Senior Editor
Those shitty days aren't shitty anymore.

Those shitty days aren’t shitty anymore. Photo: Laure-Hélène Thibaud.

The Inertia

“Fucking longboarders,” the kid said under his breath. I was sitting at the peak on a 9’6, while he was a little ways inside on a 5-something. He was probably 14, and by the looks of it, was pretty new to surfing. He was not new, however, to the age old longboarder vs. shortboarder war. He didn’t say it to me, and he didn’t say it for any reason other than his own frustration–I hadn’t dropped in on him or taken too many set waves–but he said it, and I heard it.

The thing about that day was that the waves weren’t good… for a regular shortbard, anyway. Small, slopey and gutless, they didn’t offer enough push for anything other than a longboard. But for a longboard, it was fantastic. Long, glassy runners, crumbling slowly as they made their way towards shore. The kid, when he was able to catch one, pumped his way down the line, arms flailing frantically in an effort to just keep surfing. It was hard to watch. All I wanted was to tell that kid to get out of his shortboards-only mentality. I wanted him to have more fun, because he looked miserable. And if surfing is making you miserable, you’re doing it wrong.
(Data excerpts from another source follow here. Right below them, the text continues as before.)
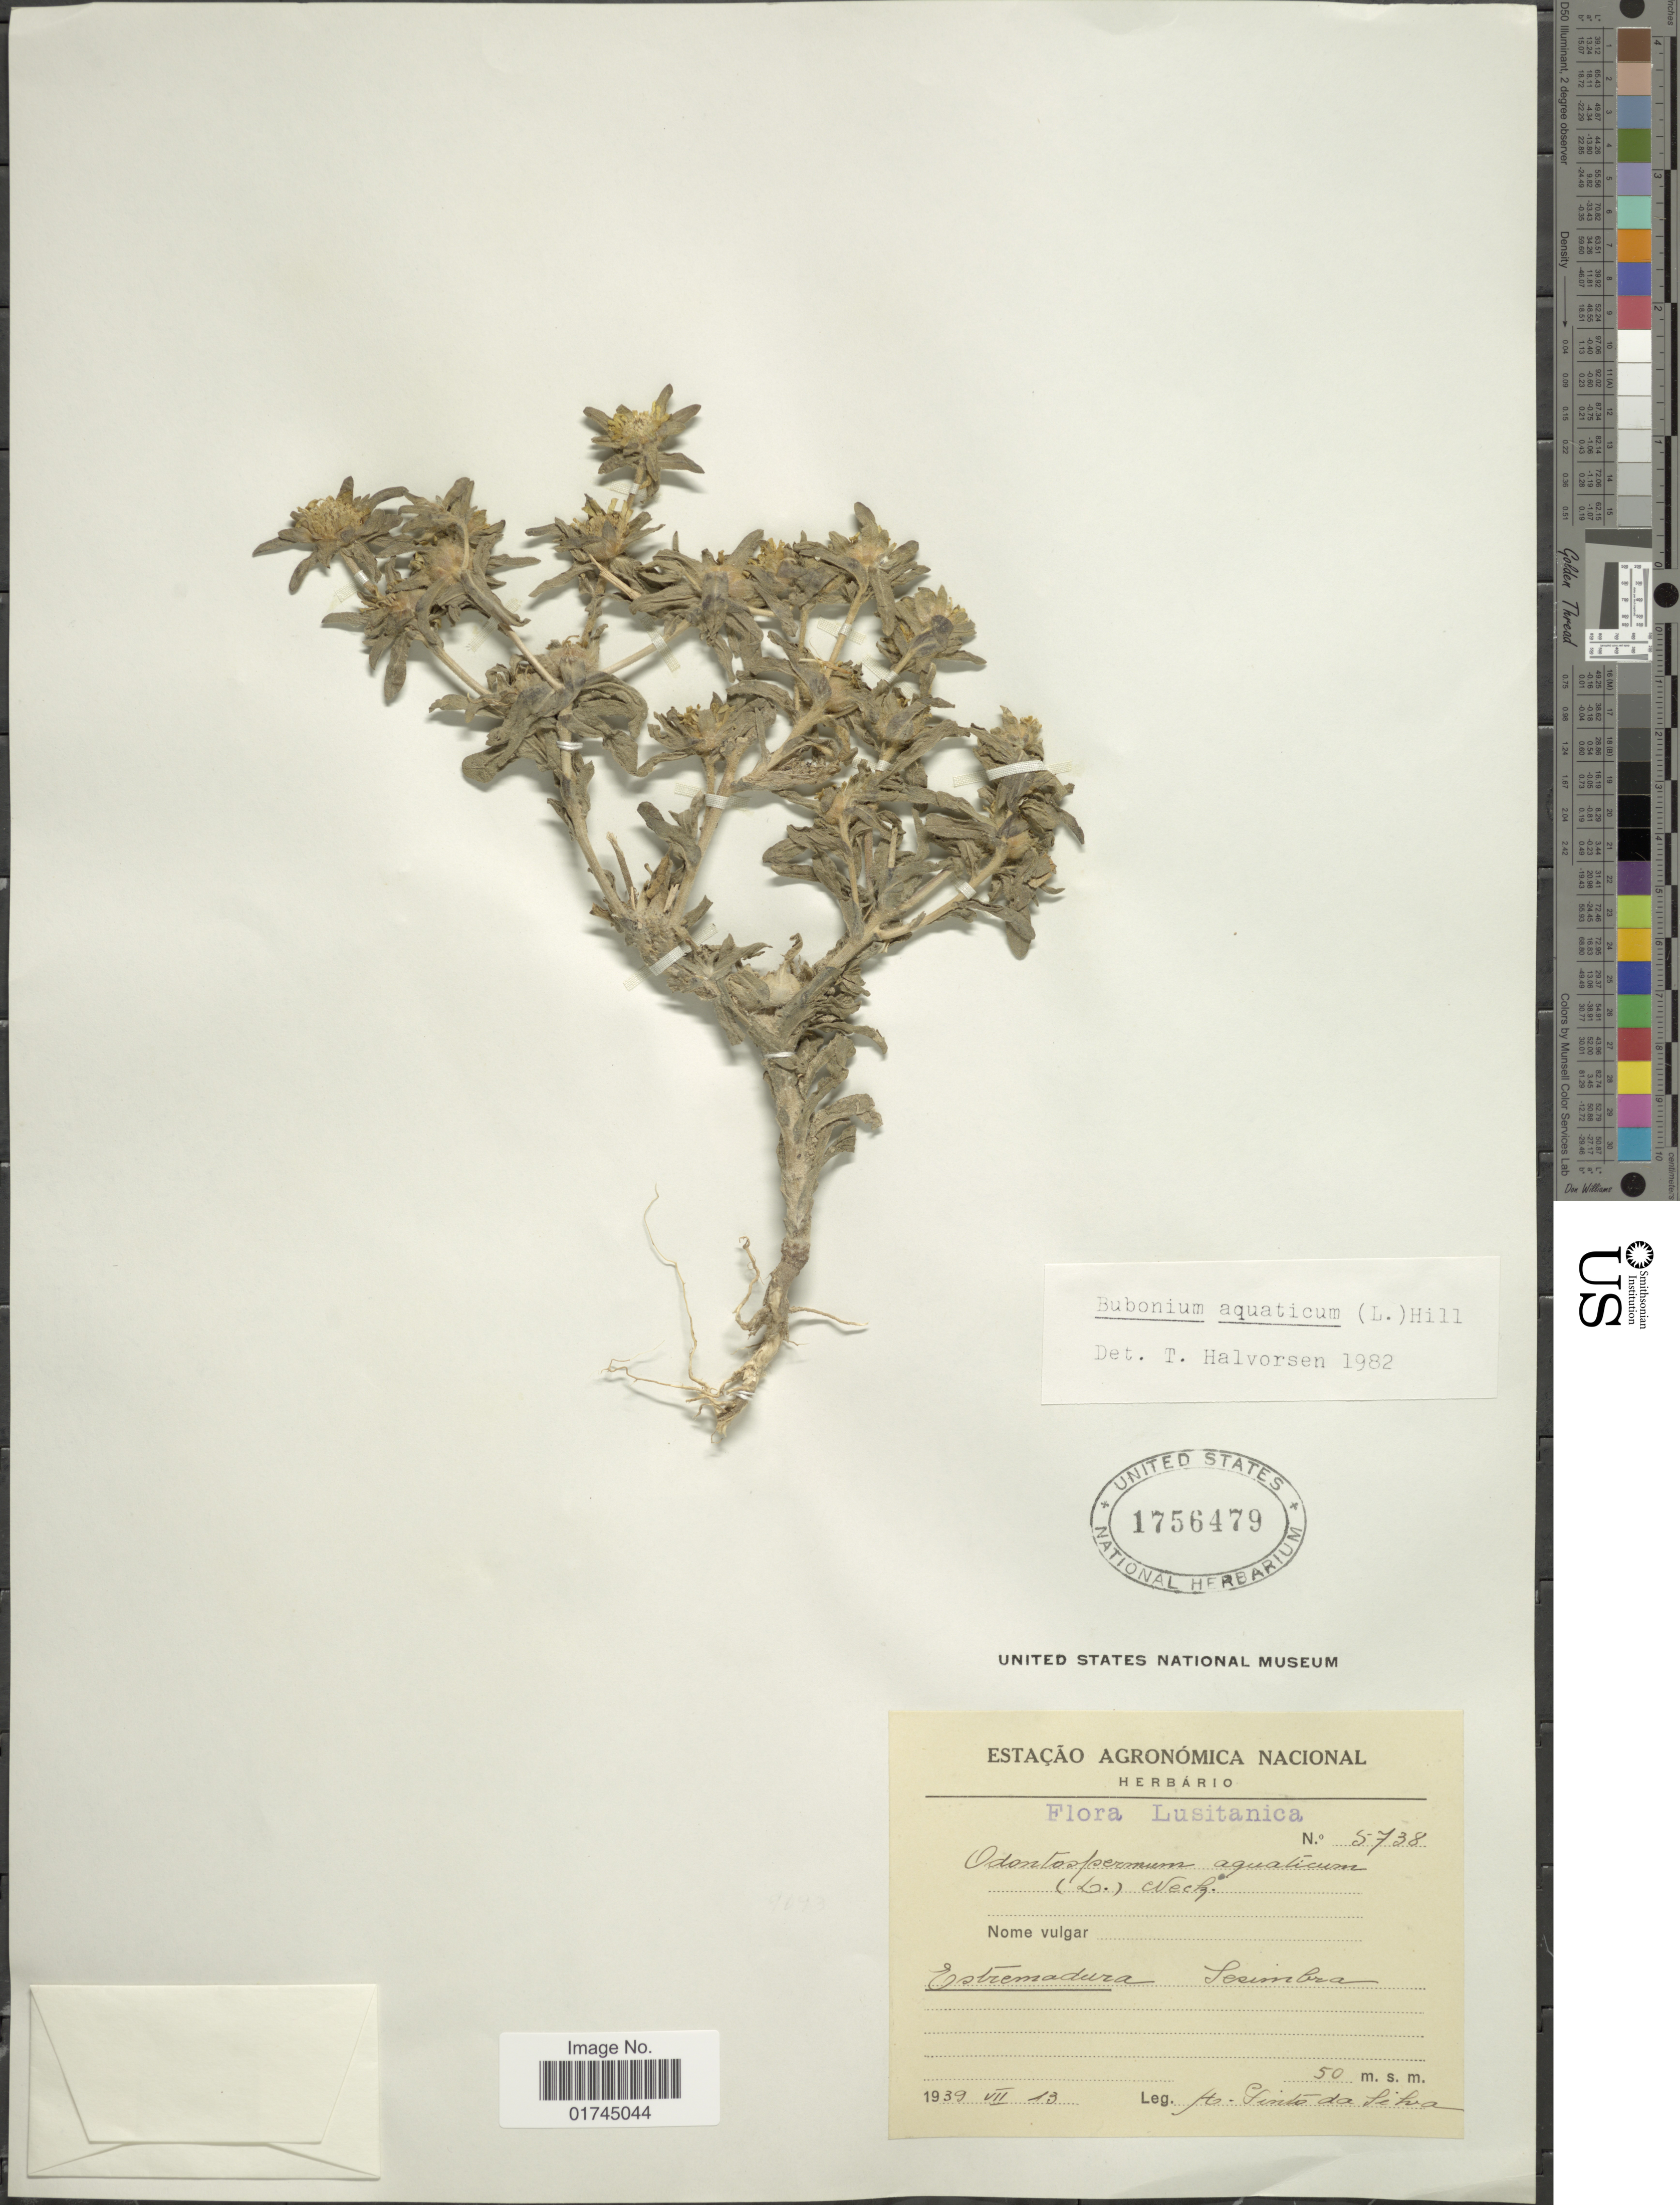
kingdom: Plantae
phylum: Tracheophyta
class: Magnoliopsida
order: Asterales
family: Asteraceae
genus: Nauplius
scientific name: Nauplius aquaticus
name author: (L.) Less.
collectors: F. da Silva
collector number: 5738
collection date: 1939-04-13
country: Portugal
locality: Lusitanica, Estremadura, Sesimbra.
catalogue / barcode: US 1756479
Logging might make you do it a little more right.

1. Shitty days aren’t so shitty.
If you’re stuck riding a surfboard made for “good” waves, chances are good that there are going to be a lot of days where you leave the water frustrated. “Good” waves aren’t all that common, for the most part. But on those days where the forecast reads 1-2 foot, you’re still stoked.

2. It’ll make you a better surfer.
Longboarding is a good way to figure out wave mechanics. Since everything is a little more drawn out, you need to predict what the wave is going to do sooner than you’d have to if you were riding a shortboard. Understanding what a wave is going to do down the line will inevitably help out when the waves get good enough to ride a shortboard again.


3. You’ll have more friends.
In a lot of places, shortboarders and longboarders tend to stick together. It’s not all that often you’ll see a group that includes both. But if you surf in the same place often enough, you’re going to start making friends with people out there. Riding a longboard makes it a little easier to talk to the older guys on them, and they’re the ones with the stories worth listening to.

4. You’ll get way more waves.
Everyone wants more waves. On a longboard, you get more waves. It’s that simple. Waves that you wouldn’t even consider paddling for on a shortboard become waves that you’re ridiculously excited about. Waves that you would have considered shitty are no longer shitty. Your wave count skyrockets, and you end up being a happier person.

5. Variety is the spice of life.
If you ate chicken every single day for the rest of your life, you’d get bored of chicken. Sure, you might get really good at eating chicken, but every now and then, a pork chop tastes pretty damn good. Longboarding and shortboarding are very different things, and learning something new will give you something else to get excited about.